Abstract

As an epigraph to Taipei jen (Taipei residents), Pai Hsien-yung could not have chosen a better poem for effectively evoking the mood of sadness and that gripping sense of loss emanating from the “wild grasses” and the “slanting sun” of his stories, for dramatically bringing out the contrasts between the past and the present, between age and youth—one of the memorable features of this anthology. Inasmuch as “Black Coat Lane” can be read as a tiao-ku (mourning the past) poem, so can Taipei jen be read as an elegy on the final dissolution of an ancient culture. That Pai Hsien-yung should have chosen Taipei as “the center of paralysis” is only logical, since the very concept of life for so many of his Taipei jen depends on the observation of rituals.

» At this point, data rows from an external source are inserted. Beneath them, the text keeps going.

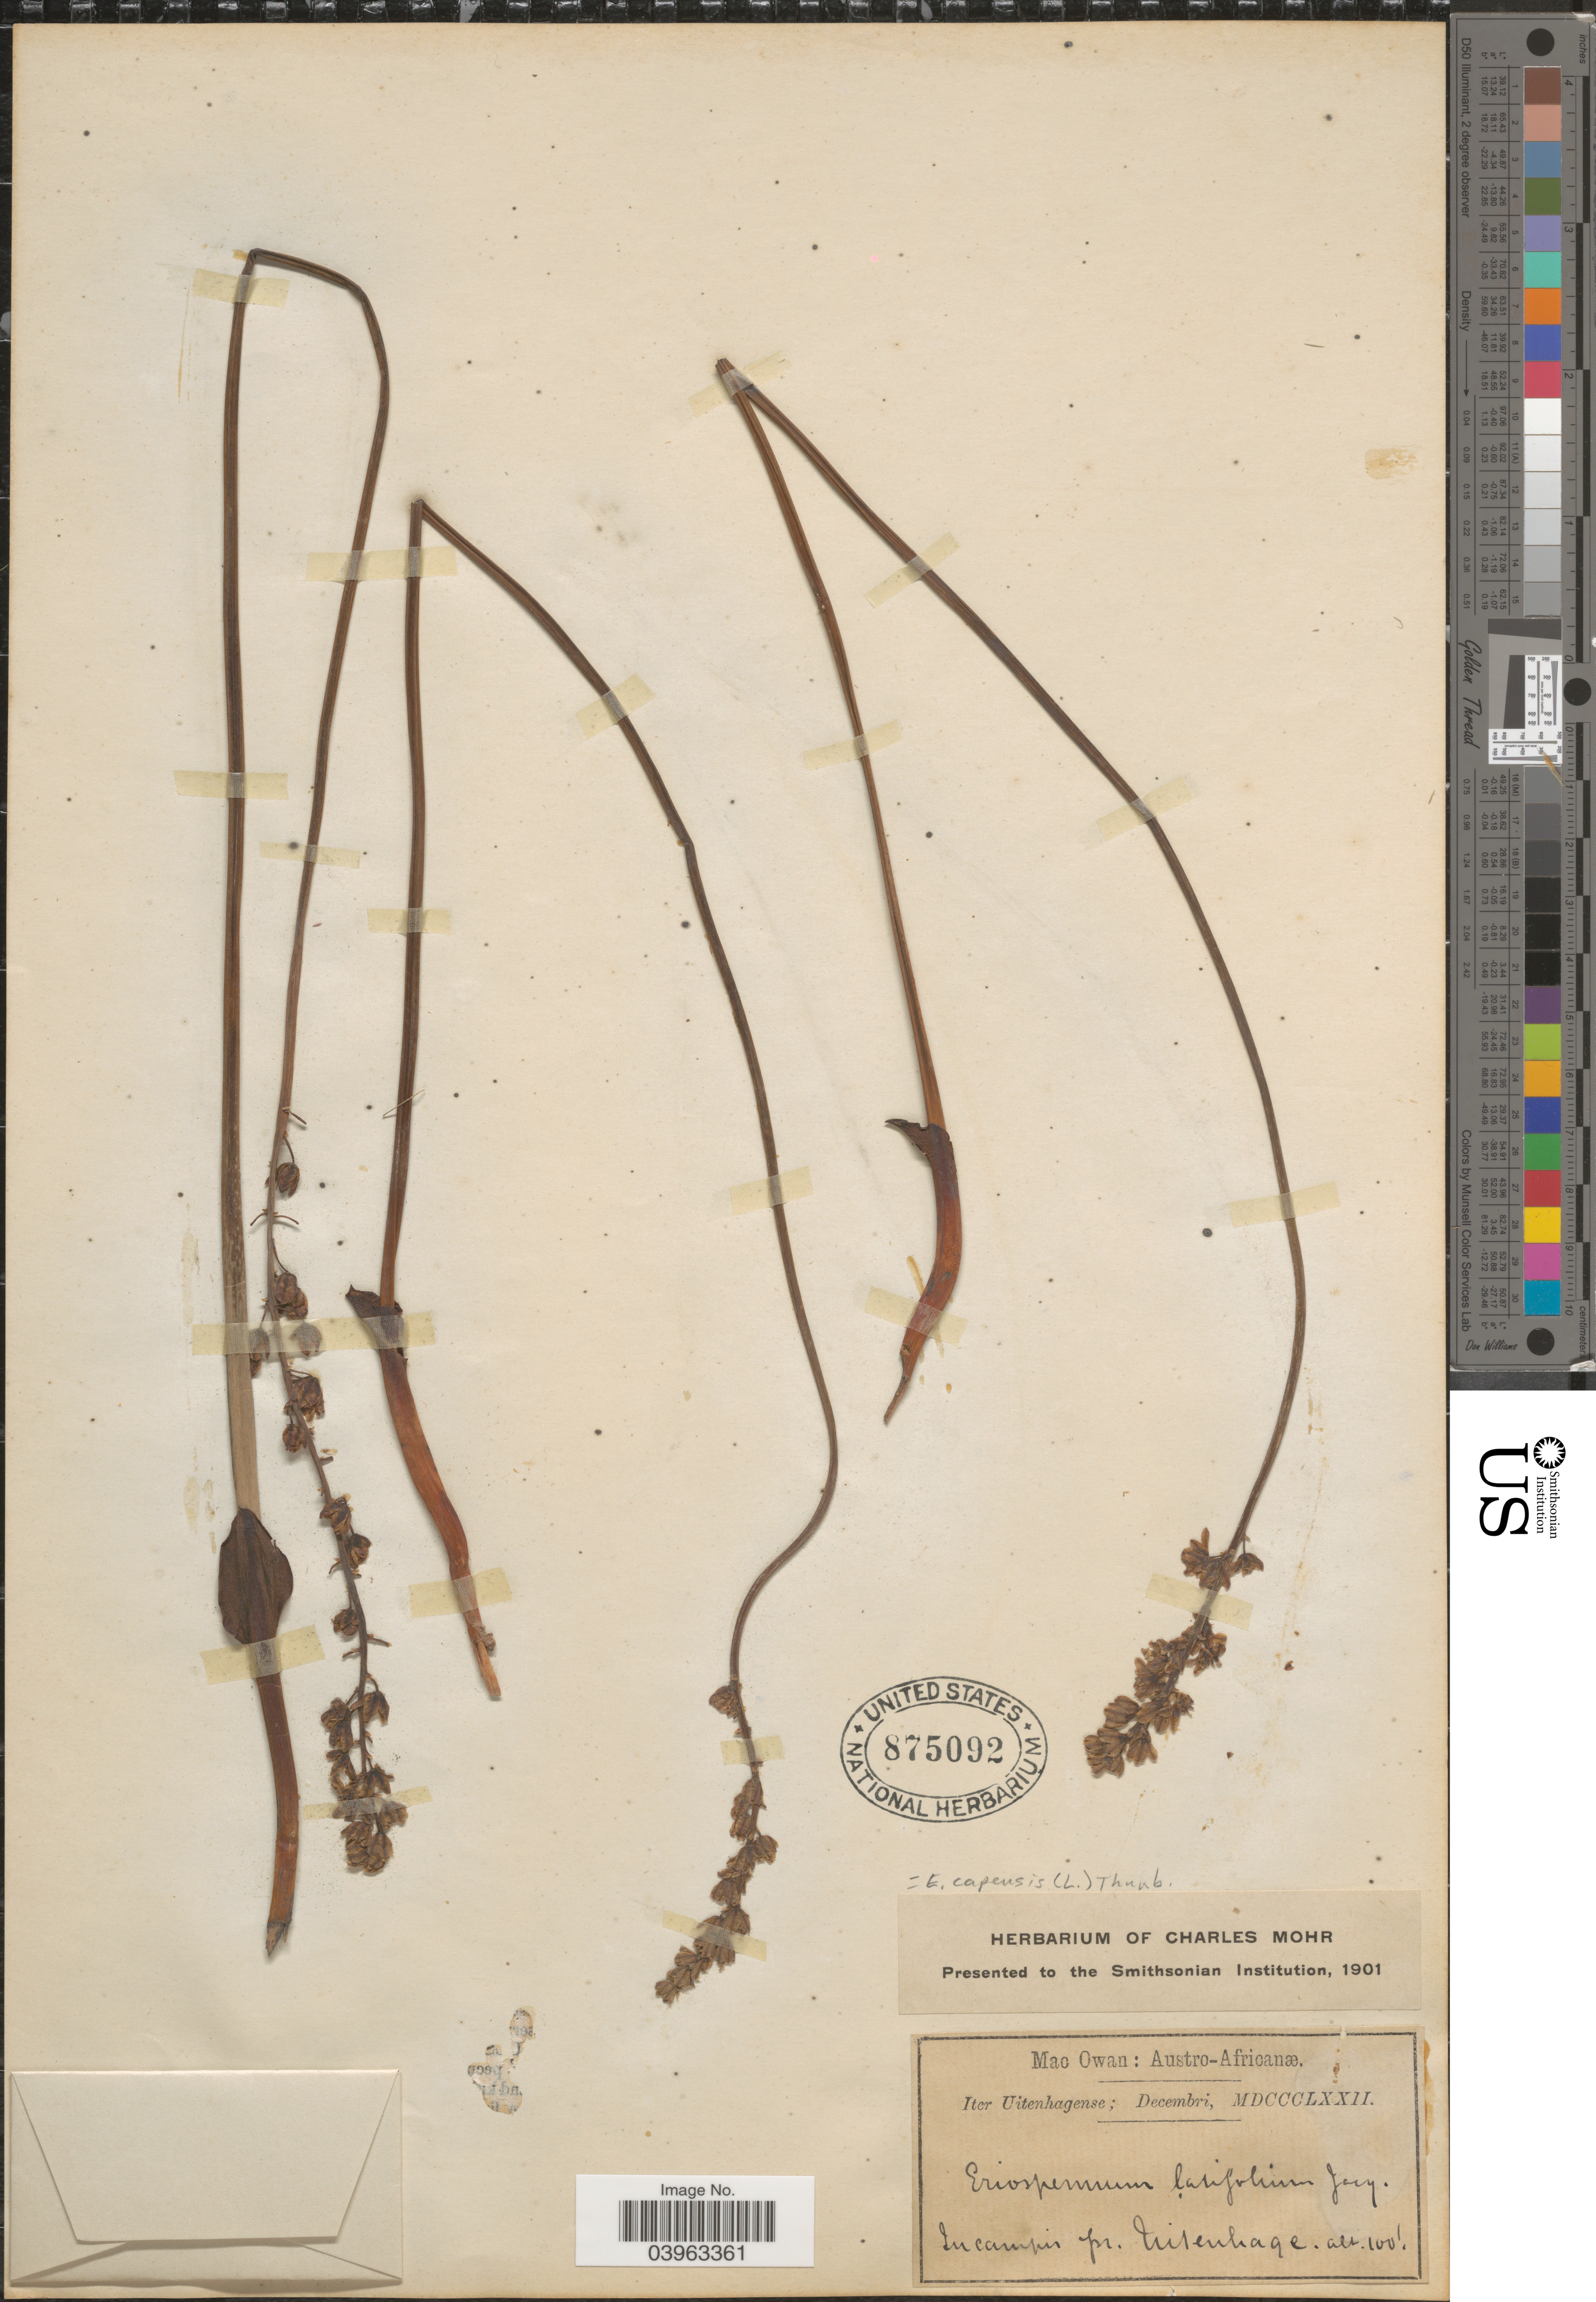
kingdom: Plantae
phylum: Tracheophyta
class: Liliopsida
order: Asparagales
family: Asparagaceae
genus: Eriospermum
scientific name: Eriospermum capense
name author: (L.) T.M. Salter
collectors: M. Owan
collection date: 1872-12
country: South Africa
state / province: Eastern Cape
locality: Austro-Africanae. Iter Uitenhagense. In campis pr. Uitenhage.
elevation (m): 30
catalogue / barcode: US 875092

By rituals, I mean a practice or a pattern of behavior repeated in a prescribed manner. Understood in these terms, such a story as “State Funeral” could not have taken place anywhere other than in Taipei. Where else could the death of a Kuomintang general be honored in such a pompous manner? And where could Tou Fu-jen (in “Wandering in the Garden”) stage her k'un-ch'ü dinner party if not in Taipei? In Taipei, if she chooses to, she could still prepare a cup of tea with as-much loving care as Yün Niang did in Fousheng Lu-chi (Six Chapters of a Floating Life), even if it is no longer possible to serve it in the immaculate manner of a Miao Yü in Hung-lou meng (The Dream of the Red Chamber).